Problem
You are given an input string s and a pattern p. Your task is to implement regular expression matching with support for:
. → Matches any single character.
* → Matches zero or more of the preceding element.
The matching should cover the entire input string (not partial matches).
Testcases
(“aa”, “a”, False), # “a” does not match entire “aa”
(“aa”, “a*”, True), # ‘*’ allows repeating ‘a’
(“ab”, “.*”, True), # ‘.*’ matches any sequence
(“aab”, “c*a*b”, True), # ‘c’ matches 0 ‘c’, ‘a’ matches ‘aa’
(“mississippi”, “mis*is*p*.”, False), # Complex pattern
(“abc”, “a.c”, True), # ‘.’ matches any character
(“abcd”, “.*d”, True), # ‘.*’ matches everything before ‘d’
(“”, “.*”, True), # ‘.*’ can match an empty string
(“”, “a*”, True), # ‘*’ allows zero occurrences
(“”, “a”, False), # ‘a’ cannot match an empty string
Initial Result
Fail. My solution had the correct idea (backtracking with memoization via a DP dictionary) but only passed most testcases due to flawed logic on character-by-character comparisons when reaching the * symbol.
Initial Approach
Time: 80 mins.
I had the central strategy (which was obvious to me anyways) slightly spoiled for me and that was the use of dynamic programming to use the results of subproblems to help reduce the time needed to solve this backtracking problem. I wrote testcases and tried to identify the state, which I did correctly: the current indices of both the string s and pattern p. From here, I was able to code up the desired behavior for our base case (s_idx runs off of s) and continued to alter it for a while by including p_idx to manage further testcases. The recursive cases were not too complicated to code up but my logic for * cases was wrong, and I failed to resolve this on my own.

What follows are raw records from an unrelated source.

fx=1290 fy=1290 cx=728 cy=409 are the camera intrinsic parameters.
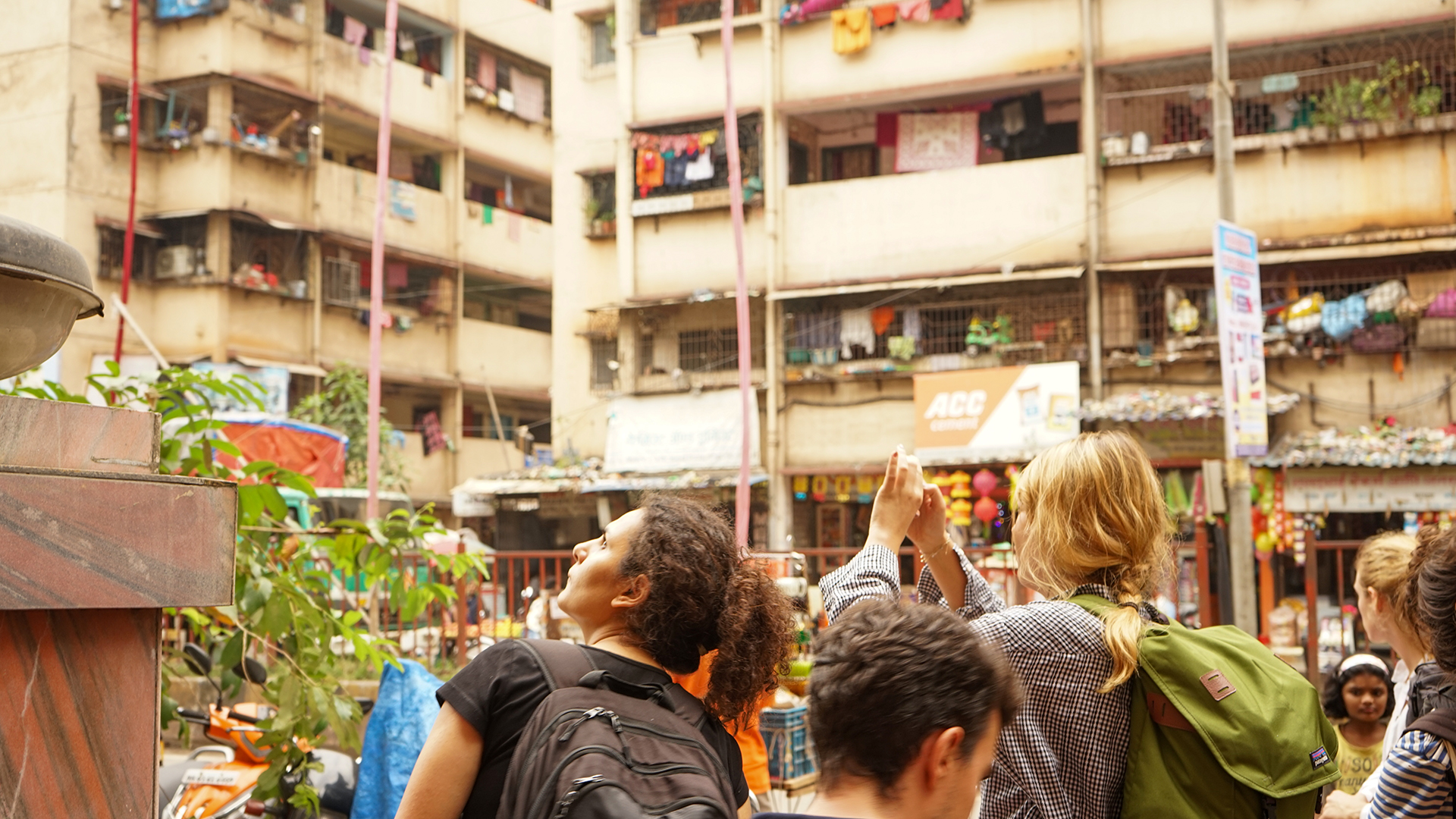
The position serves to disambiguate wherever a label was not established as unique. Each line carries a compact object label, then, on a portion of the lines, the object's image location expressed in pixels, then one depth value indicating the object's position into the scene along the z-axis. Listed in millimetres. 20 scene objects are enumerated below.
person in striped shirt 2035
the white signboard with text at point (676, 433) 17641
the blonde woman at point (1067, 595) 2057
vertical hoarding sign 8773
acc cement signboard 15367
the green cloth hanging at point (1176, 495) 14564
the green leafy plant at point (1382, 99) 14773
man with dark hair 1524
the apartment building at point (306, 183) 20016
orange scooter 4809
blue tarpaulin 3791
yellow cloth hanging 17250
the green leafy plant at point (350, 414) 20844
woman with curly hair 1915
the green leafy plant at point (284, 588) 3574
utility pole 8844
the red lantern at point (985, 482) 15312
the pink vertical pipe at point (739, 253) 10891
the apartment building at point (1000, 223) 14789
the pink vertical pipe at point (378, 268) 12750
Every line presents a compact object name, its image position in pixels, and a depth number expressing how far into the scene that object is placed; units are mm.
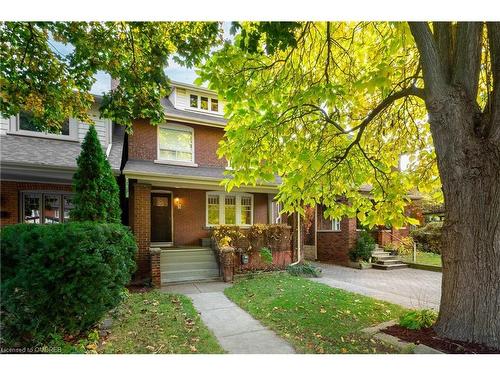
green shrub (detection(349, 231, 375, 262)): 9859
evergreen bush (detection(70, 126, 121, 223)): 5023
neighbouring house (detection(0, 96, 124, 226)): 6234
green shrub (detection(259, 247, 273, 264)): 8445
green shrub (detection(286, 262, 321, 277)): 8062
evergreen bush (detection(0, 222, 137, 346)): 2791
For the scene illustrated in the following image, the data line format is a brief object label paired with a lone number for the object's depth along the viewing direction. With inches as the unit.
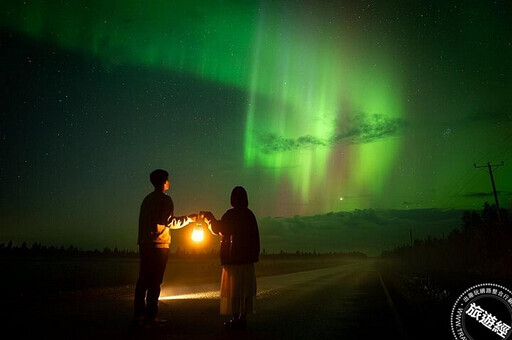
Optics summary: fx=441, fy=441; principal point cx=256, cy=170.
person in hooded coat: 277.1
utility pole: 1611.1
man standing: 264.2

Below is the code for the recursive cases:
elif p[p_idx] == '.' or s[s_idx] == p[p_idx]:
prev_char = p[p_idx]
dp[(s_idx, p_idx)] = True if backtrack(s_idx + 1, p_idx + 1) else dp[(s_idx, p_idx)]
print('dp mv 1,1')
return dp[(s_idx, p_idx)]
elif p[p_idx] == '*' and (prev_char == s[s_idx] or prev_char == '.'):
temp_s_idx = s_idx + 1
while temp_s_idx > len(s) and (s[temp_s_idx] == prev_char or prev_char == '.'):
dp[(s_idx, p_idx)] = True if backtrack(temp_s_idx, p_idx) else dp[(s_idx, p_idx)]
if dp[(s_idx, p_idx)]:
print('dp5')
return dp[(s_idx, p_idx)]
temp_s_idx += 1
if temp_s_idx == len(s): # we done
return True
dp[(s_idx, p_idx)] = True if backtrack(temp_s_idx, p_idx) else dp[(s_idx, p_idx)]
What I Missed
This failed to catch this testcase: (s=’aab’, p=’c*a*b’). This case fails since my code doesn’t reflect that a * indicates an element appears 0 or more times. Since my code didn’t “look ahead” one position toward the star before evaluating an element, it assumed that a character always appears at least once.
Approach to the Solution
Further fleshing out my idea can lead to adding a case for when the prev_char is appropriately updated and the * character is observed.
Key Takeaways
Find state faster. Think about how far you need to “look back” in a string before determining if a “pattern match is observed”. This encourages a more simple pointer design where we look at p_idx + 1 before evaluating further cases.